Looking out across Lake Tahoe for the first time — its blue-green waters, mountains and beaches — was a moment of pure infatuation. I’d heard all about the water and the mountains, but who knew that Tahoe is surrounded by such beautiful beaches? I mean, it’s an alpine lake that’s at about the same altitude and latitude as Carbondale, but its attitude is more like California. It would be hard to imagine the concentration of golden sand and beach babes being any denser in Malibu or Big Sur.
I may have been the only person to live their entire adult life in the American West never having visited Tahoe before our trip. But after finally checking that box off my bucket list, I’m now wondering what took me so long, and I can’t wait to go back.

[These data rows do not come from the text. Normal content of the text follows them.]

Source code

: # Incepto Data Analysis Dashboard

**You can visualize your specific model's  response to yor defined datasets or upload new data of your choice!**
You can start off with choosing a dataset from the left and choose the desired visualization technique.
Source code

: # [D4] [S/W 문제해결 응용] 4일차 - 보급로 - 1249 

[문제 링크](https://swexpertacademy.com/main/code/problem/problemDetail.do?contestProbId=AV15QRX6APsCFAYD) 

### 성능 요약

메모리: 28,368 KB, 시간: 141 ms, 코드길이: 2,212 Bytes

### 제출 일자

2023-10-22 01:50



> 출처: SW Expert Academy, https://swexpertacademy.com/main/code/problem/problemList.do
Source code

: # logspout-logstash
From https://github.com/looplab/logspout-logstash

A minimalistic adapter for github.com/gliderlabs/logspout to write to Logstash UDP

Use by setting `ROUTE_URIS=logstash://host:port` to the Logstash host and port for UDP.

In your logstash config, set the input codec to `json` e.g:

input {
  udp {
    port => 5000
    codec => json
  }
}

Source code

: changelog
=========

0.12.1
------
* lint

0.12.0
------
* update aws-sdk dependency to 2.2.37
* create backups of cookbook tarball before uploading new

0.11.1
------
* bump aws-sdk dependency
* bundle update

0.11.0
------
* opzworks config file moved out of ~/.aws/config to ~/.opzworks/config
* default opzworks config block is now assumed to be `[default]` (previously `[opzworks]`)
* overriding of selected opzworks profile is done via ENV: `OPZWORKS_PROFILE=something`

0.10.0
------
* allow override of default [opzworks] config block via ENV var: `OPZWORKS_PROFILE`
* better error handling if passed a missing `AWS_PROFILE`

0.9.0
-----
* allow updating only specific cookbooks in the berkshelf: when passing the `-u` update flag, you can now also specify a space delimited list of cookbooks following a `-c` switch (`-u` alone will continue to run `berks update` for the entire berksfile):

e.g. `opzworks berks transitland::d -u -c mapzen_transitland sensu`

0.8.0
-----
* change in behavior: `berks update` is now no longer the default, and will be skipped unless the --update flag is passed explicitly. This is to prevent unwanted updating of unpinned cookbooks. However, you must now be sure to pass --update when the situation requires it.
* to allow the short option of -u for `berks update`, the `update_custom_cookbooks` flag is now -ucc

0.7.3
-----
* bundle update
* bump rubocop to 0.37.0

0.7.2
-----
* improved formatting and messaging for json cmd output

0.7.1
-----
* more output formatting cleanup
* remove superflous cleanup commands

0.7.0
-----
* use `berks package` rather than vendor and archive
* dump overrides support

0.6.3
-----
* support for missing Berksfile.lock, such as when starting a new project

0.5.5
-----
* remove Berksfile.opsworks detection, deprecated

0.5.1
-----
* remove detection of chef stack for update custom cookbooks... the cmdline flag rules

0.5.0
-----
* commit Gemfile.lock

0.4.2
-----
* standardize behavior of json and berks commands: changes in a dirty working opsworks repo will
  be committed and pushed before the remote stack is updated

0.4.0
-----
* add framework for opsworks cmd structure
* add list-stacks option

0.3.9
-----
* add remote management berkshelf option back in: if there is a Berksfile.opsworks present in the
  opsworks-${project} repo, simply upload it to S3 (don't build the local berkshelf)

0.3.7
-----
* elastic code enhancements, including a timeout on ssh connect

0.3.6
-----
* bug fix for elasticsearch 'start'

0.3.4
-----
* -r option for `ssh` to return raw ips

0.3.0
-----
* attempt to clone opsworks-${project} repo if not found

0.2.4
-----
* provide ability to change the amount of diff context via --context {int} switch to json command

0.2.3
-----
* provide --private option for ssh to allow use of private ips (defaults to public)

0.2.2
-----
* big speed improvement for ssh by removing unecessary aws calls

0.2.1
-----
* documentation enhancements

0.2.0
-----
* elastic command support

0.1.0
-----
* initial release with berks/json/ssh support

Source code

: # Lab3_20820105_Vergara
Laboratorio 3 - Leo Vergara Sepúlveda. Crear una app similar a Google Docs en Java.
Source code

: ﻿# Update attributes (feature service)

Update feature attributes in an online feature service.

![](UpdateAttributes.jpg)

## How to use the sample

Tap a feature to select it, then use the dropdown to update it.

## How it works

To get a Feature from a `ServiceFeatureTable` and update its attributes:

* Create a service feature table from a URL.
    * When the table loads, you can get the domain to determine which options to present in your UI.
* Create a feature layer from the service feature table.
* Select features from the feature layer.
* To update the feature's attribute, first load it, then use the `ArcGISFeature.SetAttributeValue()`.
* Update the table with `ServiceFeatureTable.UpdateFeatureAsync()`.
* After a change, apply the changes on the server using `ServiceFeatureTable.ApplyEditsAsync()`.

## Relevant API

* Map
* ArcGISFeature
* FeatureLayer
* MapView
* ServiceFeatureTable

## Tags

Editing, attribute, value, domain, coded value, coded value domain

We drove the scenic route there — Highway 50 through the heart of Nevada, which has been labeled “The Loneliest Highway in America” for good reason. It’s the kind of place where you would not be surprised to see the skeletons of unlucky travelers lying beside the road, picked clean by buzzards. The route features some beautiful mountain ranges, but only about four small towns over its 500 miles, so you want to make sure your car is gassed up and running well before attempting it.
The lake is split into a California side and a Nevada side. The California side is sparsely populated, and features some awe-inspiring vistas. Hiking trails run all the way from the lake to the summits of the surrounding mountains. We hiked the Rubicon trail that traverses the lake’s western edge one afternoon. The trail meanders in and out of the forest, and gave us new and amazing views around every corner.
The Nevada side of the lake is much more developed, featuring the casinos, of course, but also some great restaurants and hotels, and most of Tahoe’s best beaches.
On another day we took a lunch cruise on a paddleboat across the lake and back, and sat at a window seat where we toasted our good fortune while contemplating the icy depths. Then we took a side trip to Virginia City — a real old west town with real (staged) gunfights and fake cowboys.
Back at the beach, I stepped into the cold water and gritted my teeth as I waded out until I was waist-deep. I took a moment to gather my courage, then dove in and swam like Michael Phelps until my body adjusted to the temperature. The crisp, clean Tahoe waters were so exhilarating that I decided to float there for a while, looking around at one of the most beautiful places I’ve ever seen.